When investors heard that Japan’s Prime Minister Fumio Kishida would choose Mr. Ueda to replace Haruhiko Kuroda, who has been Governor of the Bank of Japan for the past ten years, they were surprised.
Even though he was educated in the academic field, Mr. Ueda has some prior experience working with the central bank. Between the years 1998 and 2005, he served on the policy board of the BOJ.
In 1999, he worked for the country’s central bank. At that time, the bank was trying to boost the economy by trying something different: lowering the cost of borrowing money to zero.
On the other hand, Mr.

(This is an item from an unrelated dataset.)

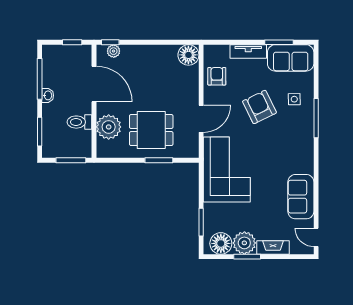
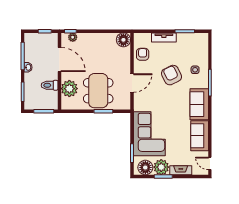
sofa: (291, 58) -> (199, 104), moved, turned 90
dining table: (151, 130) -> (98, 91), width x1.37
corner sofa: (227, 169) -> (149, 134), moved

Ueda was not working for the BOJ during the time that it implemented its controversial policy of capping the interest rates that can be paid on government bonds.
Investors have been pushing the central bank to get rid of the “yield curve control” (YCC) policy, even though it doesn’t affect regular consumers directly. This is because investors have seen the returns on their investments decrease as a result of the program.
The financial markets were happy to hear about Mr. Ueda’s nomination the week before last because they thought he was more likely to change the policy than any of the other likely candidates.
Some people believe that Mr. Ueda is a pragmatic individual who will be able to adjust to the shifting economic landscape. This is despite the fact that the issues that the future governor of the BOJ will face may be daunting.
In an article about the topic, economist Jesper Koll was quoted as saying, “He is not a man of dogma, but of science. He is a smart, creative thinker who is not afraid to test his theories in the real world.”
“Because he is careful, doesn’t act on impulse, and doesn’t shoot from the hip, he will try to build an ideal, long-term policy framework instead of looking for big, quick wins.”